I still remember the first wolf howl I heard in my deer stand.  At first I tried to convince myself it was coyotes or something, but there was no mistake.  Later that night we heard them around the campfire at deer camp. We saw the tracks the next day on our way to our deer stands.  They were following doe tracks.

It was clear that wolves had finally arrived at our deer camp after hearing stories from other nearby hunters for the last few years. No one in our party harvested a deer that year.

When I was first introduced to hunting in the 90's, there was little concern or talk about wolves in the woods.   In recent years with the wolf population rebounding thanks to years of being on the endangered species list, things have changed for deer hunters.

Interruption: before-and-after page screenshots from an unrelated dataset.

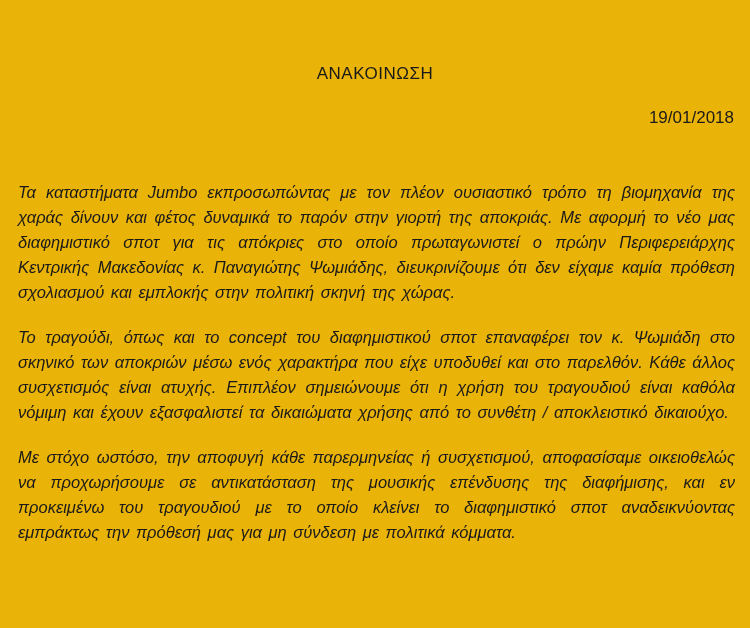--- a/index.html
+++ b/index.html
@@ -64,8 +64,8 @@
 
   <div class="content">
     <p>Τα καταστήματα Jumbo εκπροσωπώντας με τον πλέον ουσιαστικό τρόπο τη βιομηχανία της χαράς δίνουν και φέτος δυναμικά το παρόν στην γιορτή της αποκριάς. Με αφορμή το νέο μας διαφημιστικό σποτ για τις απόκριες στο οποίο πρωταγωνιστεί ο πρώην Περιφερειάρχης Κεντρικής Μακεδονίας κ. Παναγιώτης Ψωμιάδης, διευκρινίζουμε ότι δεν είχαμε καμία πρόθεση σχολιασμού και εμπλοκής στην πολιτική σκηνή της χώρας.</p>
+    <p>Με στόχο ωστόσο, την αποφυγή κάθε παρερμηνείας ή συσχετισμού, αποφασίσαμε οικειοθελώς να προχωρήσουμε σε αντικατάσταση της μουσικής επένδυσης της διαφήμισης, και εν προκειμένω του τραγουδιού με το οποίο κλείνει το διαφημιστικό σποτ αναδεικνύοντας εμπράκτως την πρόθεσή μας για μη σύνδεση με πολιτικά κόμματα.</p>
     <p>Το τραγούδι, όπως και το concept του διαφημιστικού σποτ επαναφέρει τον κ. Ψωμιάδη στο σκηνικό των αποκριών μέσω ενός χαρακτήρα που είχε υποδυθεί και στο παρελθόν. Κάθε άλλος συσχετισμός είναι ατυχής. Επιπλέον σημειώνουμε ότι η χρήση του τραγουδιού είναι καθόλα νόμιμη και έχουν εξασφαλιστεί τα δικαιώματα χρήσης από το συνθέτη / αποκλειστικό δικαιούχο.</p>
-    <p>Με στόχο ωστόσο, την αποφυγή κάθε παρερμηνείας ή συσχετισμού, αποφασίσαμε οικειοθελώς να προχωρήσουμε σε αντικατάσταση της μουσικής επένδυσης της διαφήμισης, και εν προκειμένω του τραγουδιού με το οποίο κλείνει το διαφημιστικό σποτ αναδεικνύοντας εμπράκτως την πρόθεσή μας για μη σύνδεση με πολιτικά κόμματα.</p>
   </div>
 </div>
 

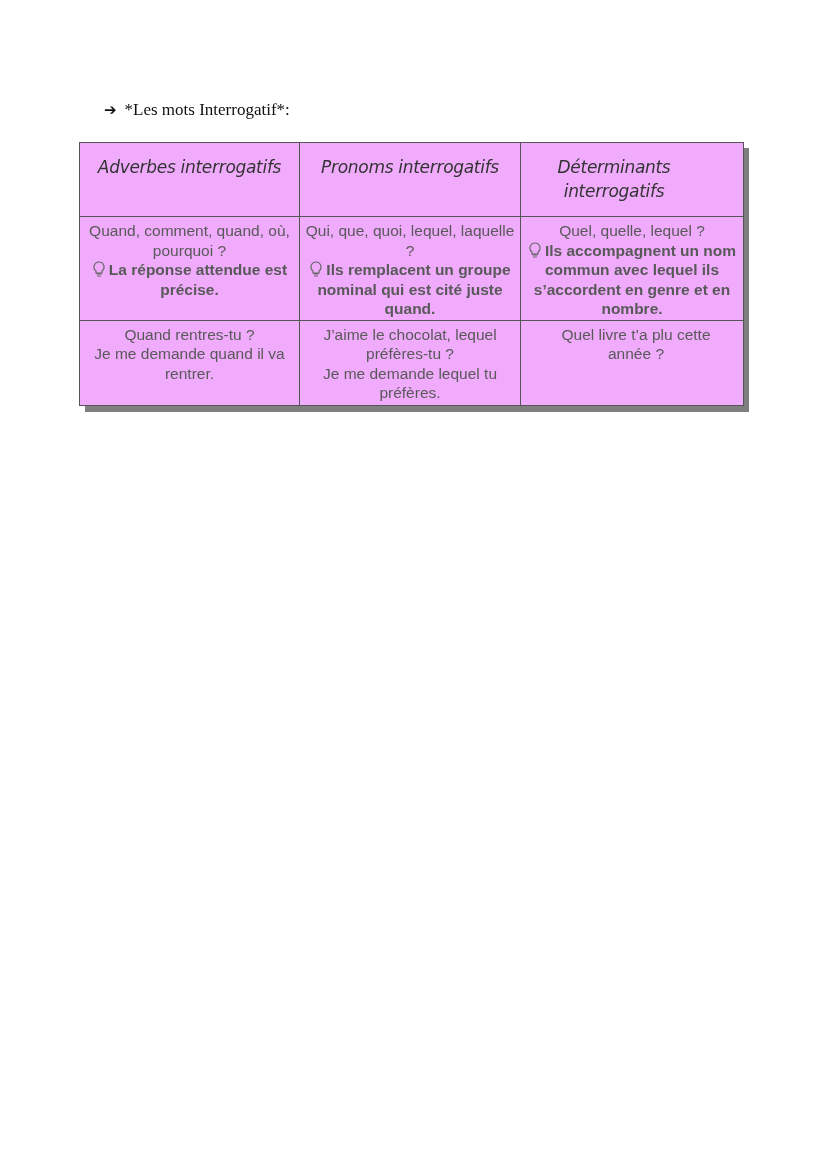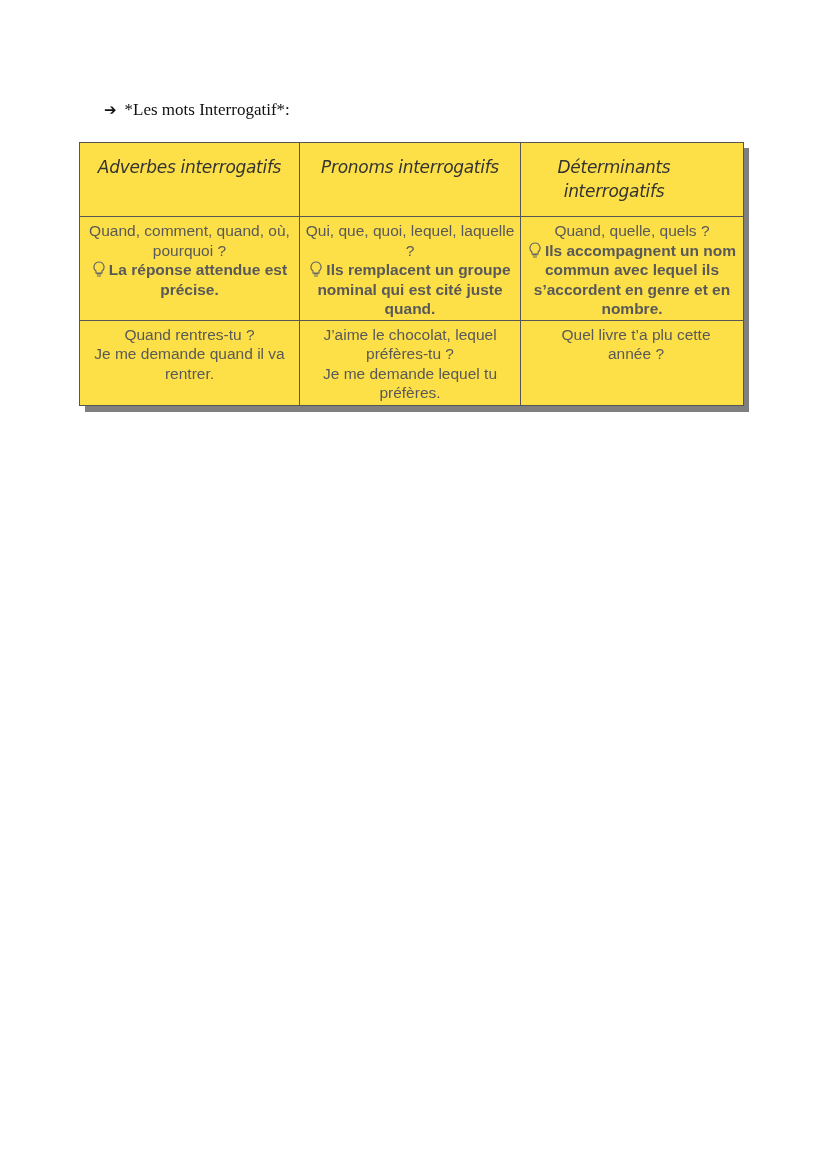--- a/index.html
+++ b/index.html
@@ -14,7 +14,7 @@
   .shadow { position: absolute; left: 6px; top: 6px; width: 664px; height: 264px; background: #7f7f7f; }
   table.grid {
     position: absolute; left: 0; top: 0; width: 664px; height: 264px;
-    border-collapse: collapse; background: #fde047; table-layout: fixed;
+    border-collapse: collapse; background: #f0abfc; table-layout: fixed;
   }
   table.grid td, table.grid th {
     border: 1.3px solid #555; text-align: center; padding: 0 4px;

Sure we had a brutal winter in 2013, and deer population does fluctuate, but it's been a long time since we've had any bonus tags or doe permits issued.  This year would be the first in at least 5 years that our zone is hunter's choice and not bucks only.

A recent article from the DNT reports that the USDA wolf trapping and management fund has run out of money.  Wolves are a threatened species and are protected now, but according to the article, 180 or so deer are killed each year to protect livestock and reduce human/wolf conflict.  This could definitely lead to a problem in coming years.  There is already a 25% increase in wolf population, according to an article from WDIO.

I've reached out to fellow hunters in the Northland and the same narrative comes through.  There are less deer and less doe permits being issued in recent years, and everyone points to the wolves.  I know personally of several people who have had wolf packs surround their stand or at least be in visual sight of the hunter.  There have been some other hunters who have been tracking a deer they have shot, only to find it being eaten by wolves.

This blog isn't meant to be a political "kill all the wolves" rant.  It truly isn't.  I personally believe that the wolf hunt should be brought back to manage the population, not destroy it.  It's no secret that there is already a decline in people who hunt, fish, and enjoy the outdoors.  Agree with hunting or not, license fees and hunter participation is a huge factor in wildlife conservation.  Preserving our deer hunting tradition will ensure years of participation from future generations.

Personally, after my experiences with hearing/seeing wolves on our hunting land I've made some changes.  First, I never go far from our hunting shack without some sort of protection, whether it be my deer rifle or side arm.  I still believe the chance of a confrontation to be very minimal, but it helps me feel safer.  I remember to respect the law, and the current laws are as follows straight from the MN DNR website:

Wolves in Minnesota can only be killed in defense of human life.

Only agents of the government are authorized to take wolves if pets or livestock are threatened, attacked or killed.

Protect all evidence and report depredation incidents to a DNR conservation officer. Use the Conservation Officer Locator and leave a recorded message 24/7.